From the article about starting a small business in Colorado Springs, copy word for word the part that begins with the words "If a person" and ends with "of red tape.".

EXCERPTED PASSAGE
"""

If a person has the idea, the nerve and the cash, Colorado Springs is not a bad place to start a small business.
In fact, Colorado Springs earned an A+ in a recent survey of business owners who gave the city high marks for not having a lot of red tape.
Experts who counsel small-business owners say there has been an uptick in the number of new small businesses, especially service businesses. Enrollment in Pikes Peak Library District business classes has doubled in the past year. And the Colorado Springs Regional Business Alliance celebrated 59 small-business ribbon cuttings last year, with 12 more already on the books in 2013.
“It’s a very easy process here when it comes to getting what you need,” said Heather Rickerl, who recently opened Springs Garage Cuts, a male hair salon, with her business partner Angel Landis.
The cosmetologists were working for a large chain salon and had been toying with the idea of opening their own shop. One day after a company meeting, they walked out and said: “Let’s do it.”
That was June. In two months they found a location, got the proper licenses, remodeled the 850-square-foot shop at 23 E. Kiowa St. and opened for business. It’s a sweet spot to cater to the downtown businessmen, Rickerl said.
“I was excited and nervous,” she said. “And six months later, I’m still excited and nervous. I’ve got a mortgage and a car payment and I’ve always made a pretty good income. But, we thought if we don’t do it, we won’t find out if we can.”
Starting a small business in the Springs might be hassle-free as far as the regulations go, but it still is risky, experts say, and careful planning is the key to survival.
The way Colorado Springs Small Business Development Center consultant Steve Inke sees it, there are five things an enterprising small business owner needs to be successful: access to capital, business acumen, energy, industry knowledge — and a great idea.
“People are starting more service-based businesses,” he said. “They are less capital-intensive and require fewer regulatory hurdles.”
Inke cannot be sure if there is more or less red tape in Colorado Springs than in other cities, he said. Instead, he credits information as the key to small-business startup success. There are a number of organizations, from SCORE to the SBDC to the Colorado Springs Technology Incubator, all with the express goal of providing information to those who want to take the plunge into small-business startup.
“We have an immense amount of information through tools that makes it better to do requisite research to be better in the business endeavor,” Inke said. “I think the principal reason we are more business-friendly in Colorado Springs is the access to information that is provided to us from the Pikes Peak Library District.”
One hour with PPLD business services librarian Terry Zarsky will either scare the bejesus out of would-be business owners or prepare them for the risk they are about to take.
Zarsky’s mantra is clear: “Businesses don’t plan to fail; they fail to plan.”
Prospective entrepreneurs who research their competition and the market have a better chance of survival, she said.
“Some people find out they don’t have the best idea — that maybe the market is oversaturated,” Zarsky said. “They find out there are already five businesses doing the same thing and that people are not spending more than the national average on the product or service.”
The library has a database, called Business Decision, which can run up to 29 reports on such things as market segment profiles, census information, disposable income and retail expenditures. Similar reports from market research companies can cost from $125 to thousands, she said.
Those reports can tell an aspiring business owner how much money people in a census tract spend on VCR and DVD players — important if your business idea is an electronics store, she said.
“This is a gold mine,” Zarsky said. “No business should operate without this information.”

"""

Page images and text taken from them:
"""

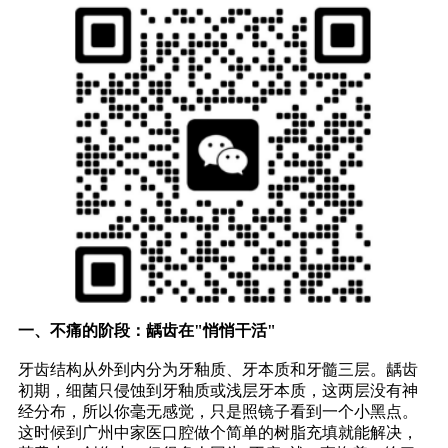
一、不痛的阶段：龋齿在"悄悄干活"
牙齿结构从外到内分为牙釉质、牙本质和牙髓三层。龋齿
初期，细菌只侵蚀到牙釉质或浅层牙本质，这两层没有神
经分布，所以你毫无感觉，只是照镜子看到一个小黑点。
这时候到广州中家医口腔做个简单的树脂充填就能解决，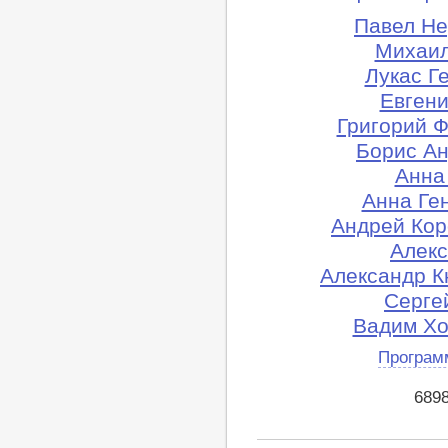
Павел Не
Михаил
Лукас Г
Евгени
Григорий Ф
Борис Ан
Анна 
Анна Ге
Андрей Кор
Алекс
Александр Кн
Сергей
Вадим Хо
Програм
689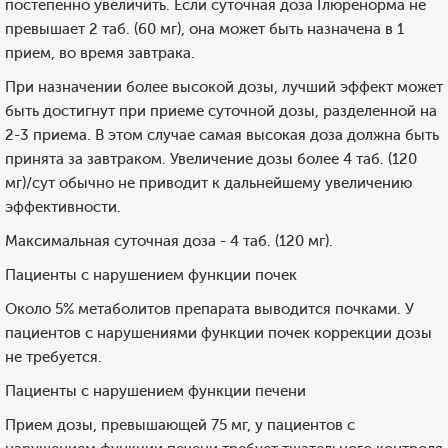
постепенно увеличить. Если суточная доза Глюренорма не
превышает 2 таб. (60 мг), она может быть назначена в 1
прием, во время завтрака.
При назначении более высокой дозы, лучший эффект может
быть достигнут при приеме суточной дозы, разделенной на
2-3 приема. В этом случае самая высокая доза должна быть
принята за завтраком. Увеличение дозы более 4 таб. (120
мг)/сут обычно не приводит к дальнейшему увеличению
эффективности.
Максимальная суточная доза - 4 таб. (120 мг).
Пациенты с нарушением функции почек
Около 5% метаболитов препарата выводится почками. У
пациентов с нарушениями функции почек коррекции дозы
не требуется.
Пациенты с нарушением функции печени
Прием дозы, превышающей 75 мг, у пациентов с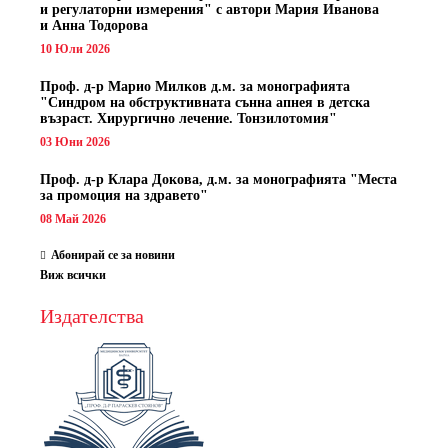
и регулаторни измерения" с автори
Мария Иванова
и Анна Тодорова
10 Юли 2026
Проф. д-р Марио Милков д.м. за монографията
"Синдром на обструктивната сънна апнея в детска
възраст. Хирургично лечение. Тонзилотомия"
03 Юни 2026
Проф. д-р Клара Докова, д.м. за монографията "Места
за промоция на здравето"
08 Май 2026
Абонирай се за новини
Виж всички
Издателства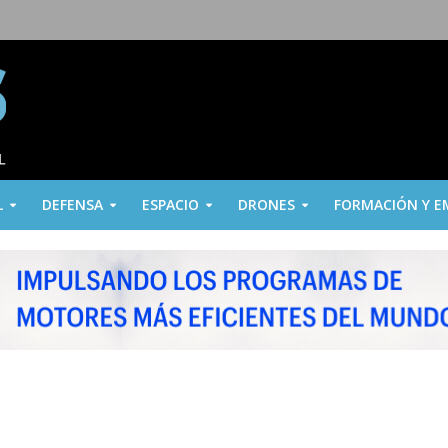
L
DEFENSA
ESPACIO
DRONES
FORMACIÓN Y E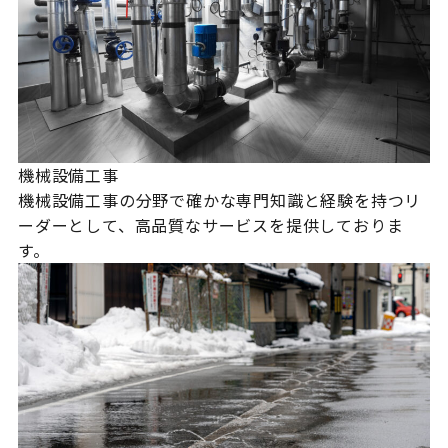
機械設備工事
機械設備工事の分野で確かな専門知識と経験を持つリ
ーダーとして、高品質なサービスを提供しておりま
す。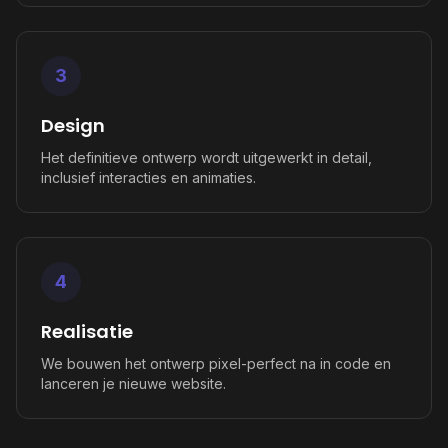
3
Design
Het definitieve ontwerp wordt uitgewerkt in detail,
inclusief interacties en animaties.
4
Realisatie
We bouwen het ontwerp pixel-perfect na in code en
lanceren je nieuwe website.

"""

RESULT
If a person has the idea, the nerve and the cash, Colorado Springs is not a bad place to start a small business.
In fact, Colorado Springs earned an A+ in a recent survey of business owners who gave the city high marks for not having a lot of red tape.